Still Marcus did not move away, not until Bal came up beside him and deferentially made his unique bow with his hands to his head. Marcus stared down at him, fists clenched.
Bal said something in a strange language, flowing words that ran together, and Marcus turned back to the men, inclined his head stiffly, then left.
It would be better now, Avalon thought. The snake had slipped enough in its hold, and the man would take over once more. The next time she saw him he would be whole again. She felt her body slowly begin to unclench.
“What manner of man are you?” demanded one of the churchmen, taking in Balthazar’s tattoos and darkened skin.
“Naught but a servant, your grace, from the Holy Land,” the wizard replied, and Avalon wondered that they could not fathom the contradiction in his words.
But they didn’t. The man waved a hand at Balthazar, dismissing him to a corner.
“From the Kincardine’s crusade,” clarified the other churchman, and the kings’ men looked comprehending.
The wizard bowed again and retreated, disappearing into the shadows.
“Lady Avalon,” said the elder churchman, the one who had not recognized the regal bearing of a wizard. “Your cousins, Lord d’Farouche and his brother Warner d’Farouche, have pleaded a grievance with the majesties of England and Scotland and His Holiness the Pope. They claim you have been wrongfully taken from them. They claim a prior agreement regarding you.”
“What is the nature of this agreement?” she asked.
The other church official broke in. “Before we continue, my lady, we must ask you a question.
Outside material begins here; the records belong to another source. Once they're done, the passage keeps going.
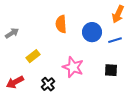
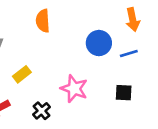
orange arrow: (118, 14) -> (133, 20), turned -36
orange semicircle: (61, 24) -> (43, 21), moved

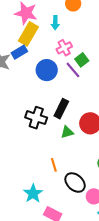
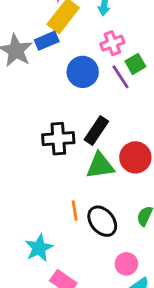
black cross: (36, 118) -> (58, 139), turned -30
green triangle: (67, 132) -> (100, 166), size x1.5
black ellipse: (75, 182) -> (102, 221), moved

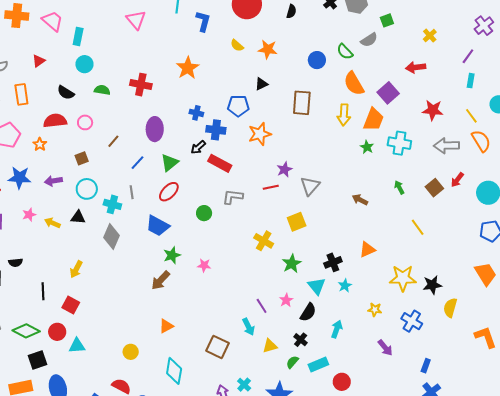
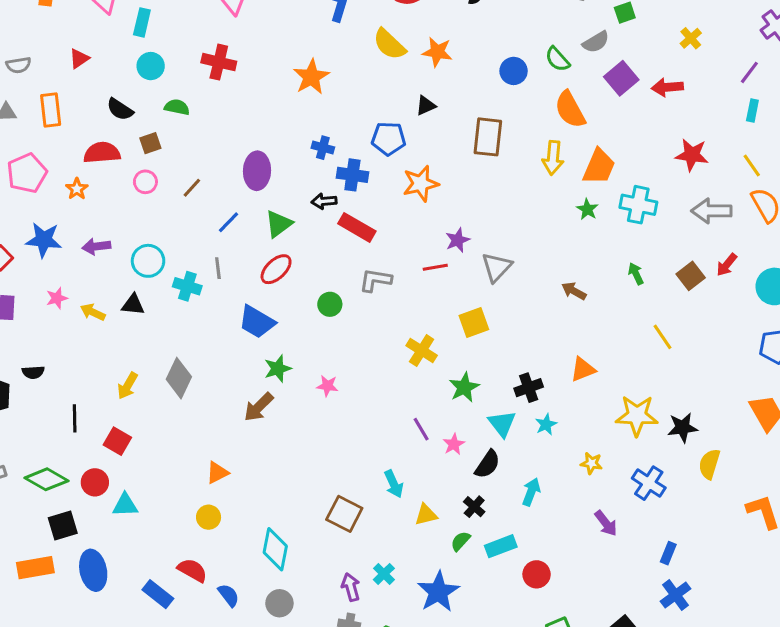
yellow semicircle: (237, 45) -> (389, 44), size x1.6
red cross: (141, 85) -> (219, 62), moved
purple square: (388, 93) -> (621, 78), moved
pink circle: (85, 122) -> (145, 182), moved
black arrow: (198, 147) -> (324, 201), turned 35
brown square: (82, 158) -> (150, 143), moved
gray diamond: (111, 236) -> (179, 378), moved
purple line: (262, 306) -> (421, 429), moved
orange triangle: (166, 326) -> (217, 473), moved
Have you been—” He broke off, beads of sweat forming on his forehead, then cleared his throat. “That is, have you in any way been compromised, Lady Avalon?”
Foolish men. Would she be standing here before them like a statue had she been raped? Would she not have given them some sign already, to indicate her distress?
“I have not been compromised in any manner,” she said distinctly.
All the men looked relieved. The elder continued.
“Very well, your ladyship. In this case, I must inform you that the nature of your betrothal is very much in turmoil. The claim of the Kincardine is well documented, of course. There is no doubt it exists.”
“Aye,” said Malcolm’s man again, scowling.
“But Lord d’Farouche says hi
s brother’s claim supersedes that of the Kincardine family. He declares the right of plight-troth. He maintains he had an agreement with your father that was sealed before the one with Hanoch Kincardine, which would betroth you to Warner d’Farouche.”
Unbelievable. She could not allow this, despite the fact that she had been abducted.
“I have never heard of such an agreement,” she said to the men. “What proof has he?”
“He says he has papers, my lady. He is collecting them now for his case.”
The second man leaned forward on his elbows. “Until this matter is clarified, Lady Avalon, you will remain a ward of the church, in our custody. We shall determine who has the right of your hand.”
It was the solution she had been praying for not half an hour ago. She could go with these men, safe and chaste as could be, and when they were sufficiently lulled she could leave them behind.
And if she did that, she would never be able to help the people of Sauveur. She would never gain access to the wealth that was in her name. There would be no aid for the Kincardines. There would be no grain or sheep or coin to send to soothe her secret guilt at abandoning these people, who had looked to her with nothing but desperate hope and their own sort of kindness.
Yet even if she stayed with the pope’s men as their ward, there was a chance that Bryce and Warner would convince the church of their lies and gain everything, after all.
And that would be unbearable.
She would do anything rather than hand her fortune and her fate to her murdering cousin. She would rather die! She would rather …
… remain here.
Yes, remain here at Sauveur, and wait. And watch. And plan for the future—up here, away from Bryce, away from the church, she would be able to take control of her future, at last, and help the Kincardines in whatever way she could before she chose to leave.
“Alas, good lords,” Avalon said now, throwing her fate to the winds. “I’m afraid I cannot go with you. I took a fall from a horse not long hence, and as of yet I cannot travel.”